Neither of the other two could hear whatever it was that drew Exile’s attention. His burned skin ached constantly, but more importantly, it gave him just enough rage that even when he was in human form, he still had much of his panther sense. There was no sneaking up on him, not by another panther, not by a bear, not even a bird could escape his ever-vigilant hearing or his darkness-piercing vision.
He let go of Rug with another facial squeeze to make sure the dimwitted creature understood to keep his mouth shut, and crossed the room back to the filthy window. With a sudden movement, he lifted the window just a crack and crouched down in front of it. The kneeling brought another pained wince to Exile’s lips, which he drew into a snarling grin. Drawing air in through his nose, the ancient panther’s eyes twinkled with thoughts of revenge and power and bloodshed.
“They’re close,” he whispered. “But they don’t know we’re here. And if they do, they don’t know that I can smell them.”
“How far, boss?” Rug asked, drawing near the window and hopelessly peering out into the darkness. “How long until they’re here?”
“About two miles,” Exile whispered. “But they’re never getting here. Come on.”
*
“Quiet,” Exile hissed through his panther lips. To a normal human listening, it would’ve just sounded like a low-throated growl, but the other panthers understood perfectly.
He took another step toward the untransformed, trekking bears. He knew perfectly well that bears always ranged in human form to prevent the whole ‘bear crashing through the woods’ business, which made good sense, except when they got ambushed. There were three of them that he could see, and he always counted on at least a handful of others that he couldn’t. Paranoia, a
fter all, is how he got where he was in life, and he wasn’t going to give up the best friend he’d ever had. Exile might be slightly nuts, but he wasn’t stupid.
He let out another growl. Rug and Post, while they were about as intelligent as their namesakes, were flawless when they were in their element. This was, exactly, why Exile took them under his wings to try and help them grow into something more useful than idiotic stooges. Still, idiotic stooges had their place too, he’d learned. Exile stared into the distance. He still couldn’t see the bears but their smells were clear and present and obvious. One of them smelled acrid and sweaty, another like leather. The third, he thought, smelled a bit strange, maybe as though he’d been swimming recently and some vague traces of algae or moss were stuck to his skin.
It didn’t matter, Exile thought. It never did. He never lost. Not when he knew what was coming, and Exile always knew what was coming.
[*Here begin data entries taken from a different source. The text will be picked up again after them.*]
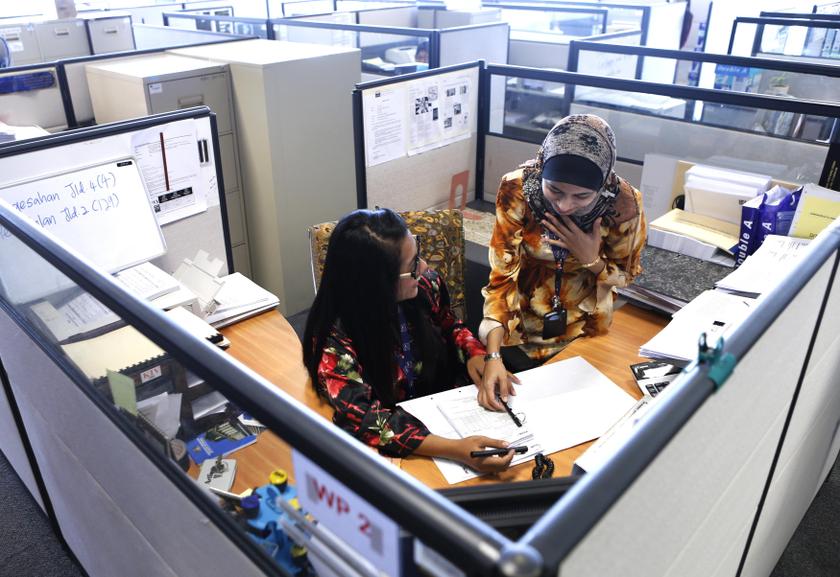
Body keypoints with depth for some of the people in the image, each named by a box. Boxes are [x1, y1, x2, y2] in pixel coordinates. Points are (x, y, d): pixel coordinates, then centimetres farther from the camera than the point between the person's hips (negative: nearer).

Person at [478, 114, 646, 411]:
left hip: (583, 332, 1)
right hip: (518, 329, 0)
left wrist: (592, 260, -27)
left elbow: (626, 275, -5)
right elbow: (501, 275, -23)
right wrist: (493, 357, -34)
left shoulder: (623, 202, -23)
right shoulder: (517, 190, -26)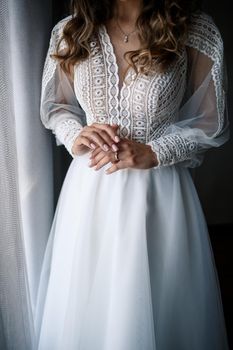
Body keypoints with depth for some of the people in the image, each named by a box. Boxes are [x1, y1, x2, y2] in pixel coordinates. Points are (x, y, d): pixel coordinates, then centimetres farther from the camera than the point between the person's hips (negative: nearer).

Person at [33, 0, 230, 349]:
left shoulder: (195, 31, -9)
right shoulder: (70, 32, -1)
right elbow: (55, 105, 13)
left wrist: (153, 152, -14)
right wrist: (75, 137, -8)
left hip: (160, 189, -2)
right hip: (89, 188, 2)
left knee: (158, 311, 10)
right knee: (86, 305, 16)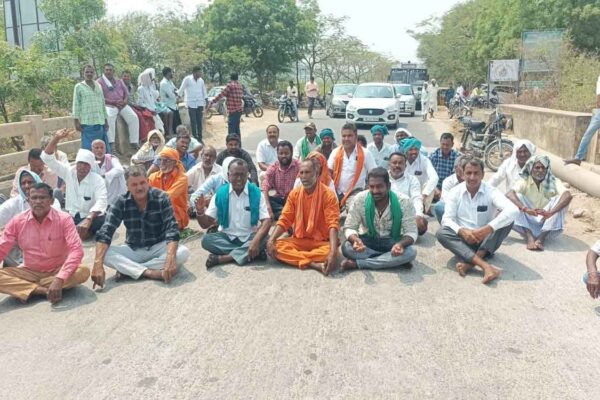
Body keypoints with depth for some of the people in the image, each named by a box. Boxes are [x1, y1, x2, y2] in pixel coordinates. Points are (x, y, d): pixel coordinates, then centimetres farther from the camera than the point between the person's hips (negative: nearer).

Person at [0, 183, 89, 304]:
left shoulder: (64, 219, -15)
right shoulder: (17, 221, -6)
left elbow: (76, 250, -24)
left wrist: (59, 279, -36)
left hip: (58, 271, -2)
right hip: (30, 272, 2)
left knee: (83, 271, -32)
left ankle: (28, 289, -20)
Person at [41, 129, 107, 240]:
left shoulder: (97, 180, -15)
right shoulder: (69, 172, -3)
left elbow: (101, 201, -30)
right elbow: (47, 158, -7)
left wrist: (88, 219, -47)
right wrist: (56, 139, -23)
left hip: (91, 217, -3)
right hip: (71, 216, 3)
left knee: (101, 221, -37)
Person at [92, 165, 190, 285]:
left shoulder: (161, 198, -15)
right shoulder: (121, 202, -11)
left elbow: (172, 229, -24)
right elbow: (105, 232, -18)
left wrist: (170, 259, -42)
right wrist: (98, 264, -34)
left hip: (158, 248, -1)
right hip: (133, 250, 1)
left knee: (183, 252, -31)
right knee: (106, 253, -26)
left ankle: (128, 270, -25)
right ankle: (149, 273, -31)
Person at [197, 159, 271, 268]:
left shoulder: (256, 193, -8)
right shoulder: (220, 193, -4)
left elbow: (266, 222, -15)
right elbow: (205, 224, -3)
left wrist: (256, 241, -34)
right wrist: (200, 212, -27)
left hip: (249, 237, -1)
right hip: (227, 237, 1)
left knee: (263, 239, -31)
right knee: (207, 240, -26)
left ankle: (221, 258, -26)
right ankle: (255, 253, -27)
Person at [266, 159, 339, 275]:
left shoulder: (328, 195, -12)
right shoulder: (294, 194, 1)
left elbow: (333, 224, -21)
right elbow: (284, 220, 0)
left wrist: (333, 252, -37)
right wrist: (271, 239, -19)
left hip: (321, 242, -3)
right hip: (299, 240, 4)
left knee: (329, 251, -36)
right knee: (276, 246, -24)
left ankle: (293, 257, -24)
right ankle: (314, 264, -30)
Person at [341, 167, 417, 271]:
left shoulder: (404, 202, -19)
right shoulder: (360, 199, -17)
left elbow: (411, 232, -15)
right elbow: (349, 228, -13)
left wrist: (400, 244, -39)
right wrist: (356, 240, -37)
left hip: (392, 243, 0)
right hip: (368, 241, 0)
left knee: (411, 252, -32)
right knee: (346, 247, -30)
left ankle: (357, 263, -28)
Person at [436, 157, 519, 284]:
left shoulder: (491, 191, -9)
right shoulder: (455, 192, -3)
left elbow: (513, 210, -26)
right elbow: (447, 219, -11)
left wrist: (488, 229, -37)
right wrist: (462, 231, -32)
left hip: (486, 240, -1)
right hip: (464, 238, 1)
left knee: (507, 218, -25)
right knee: (441, 233, -28)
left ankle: (470, 262, -33)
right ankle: (486, 266, -43)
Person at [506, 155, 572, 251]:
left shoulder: (554, 182, -4)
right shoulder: (524, 182, -5)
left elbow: (568, 195, -24)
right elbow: (509, 194, -25)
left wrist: (550, 212, -40)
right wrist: (526, 209, -42)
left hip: (547, 223, 0)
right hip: (528, 223, 0)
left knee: (558, 199, -22)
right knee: (517, 197, -20)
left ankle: (541, 238, -30)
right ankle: (529, 237, -32)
“Quiet still,” he hissed. “They’re coming. Quarter mile away at most. And Post?”
“Yeah boss?”
“This time, when they show up, don’t just charge out there like a moron, okay? I’ll just let them kill you and pretend no one else is here. I can’t risk this over you being stupid.”
Post grumbled slightly, just like a scolded toddler. Which, really, he pretty much was. But he nodded nonetheless, knowing that Exile wasn’t playing any games. He’d just as soon leave one of them to die as bring them home. If they followed orders they were given a chance to keep learning and living. If not? It didn’t bother him much. There were always more where these two came from, he thought, with a grim smile.
For a moment, he considered just letting them run out into the oncoming bears. After all, he figured, it’s a lot harder to remodel a house than to just knock the fucker over and start again, isn’t it? Maybe it was the same with henchmen. He grunted, frowned and clenched his paw-fist into a ball. Doing that hurt quite a lot, enough to make him wish he’d never decided to take the risk to end up half transformed and twice as strong.